__WHAT YOU WILL DO__:
Set down only these lines, exactly: the line containing "service from Great" and all lines through the end of the data below. Omit pictures.

__THE INPUT__:

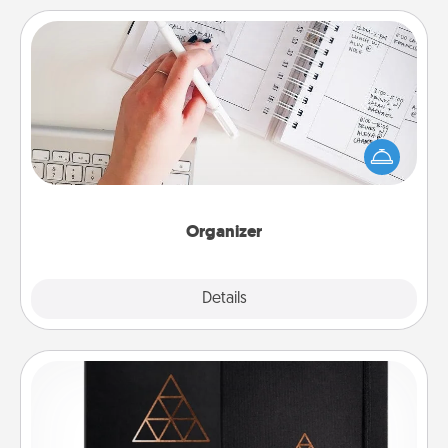
Organizer
Fill out an organizer with relevant birthdays and
special days and then give it to your loved one! For
the one whose secondary love language is Words
of Affirmation, include a few loving entries every
month.
Organizer
Explore
Details
Close
Habit Journal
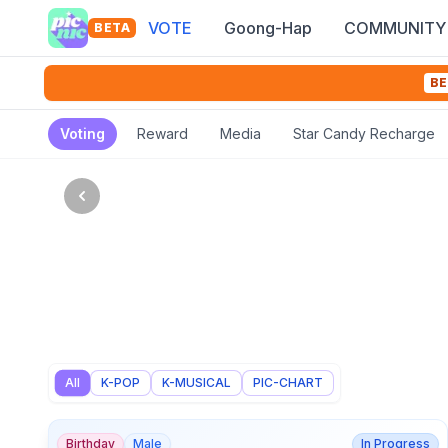
VOTE
Goong-Hap
COMMUNITY
BETA
BE
Voting
Reward
Media
Star Candy Recharge
All
K-POP
K-MUSICAL
PIC-CHART
Birthday
Male
In Progress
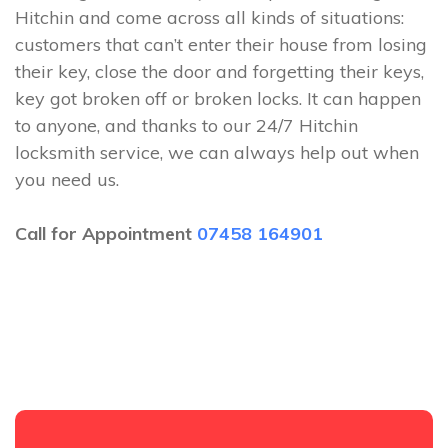
Hitchin and come across all kinds of situations:
customers that can’t enter their house from losing
their key, close the door and forgetting their keys,
key got broken off or broken locks. It can happen
to anyone, and thanks to our 24/7 Hitchin
locksmith service, we can always help out when
you need us.
Call for Appointment
07458 164901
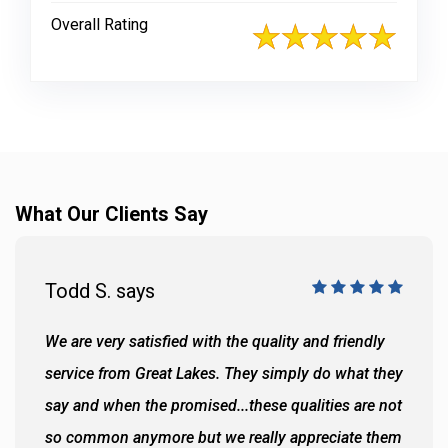
Overall Rating
What Our Clients Say
Todd S. says
We are very satisfied with the quality and friendly
service from Great Lakes. They simply do what they
say and when the promised...these qualities are not
so common anymore but we really appreciate them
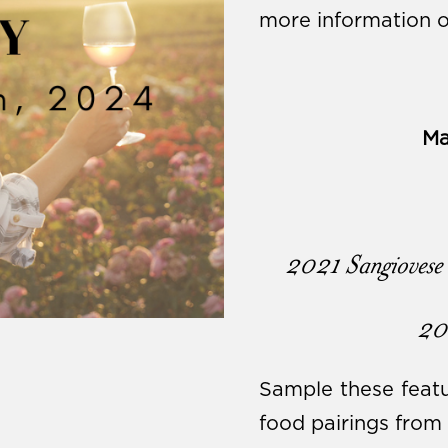
more information o
Ma
2021 Sangiovese 
20
Sample these featu
food pairings fro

__RESPONSE AREA__:
service from Great Lakes. They simply do what they
say and when the promised...these qualities are not
so common anymore but we really appreciate them
more information o
Ma
2021 Sangiovese 
20
Sample these featu
food pairings fro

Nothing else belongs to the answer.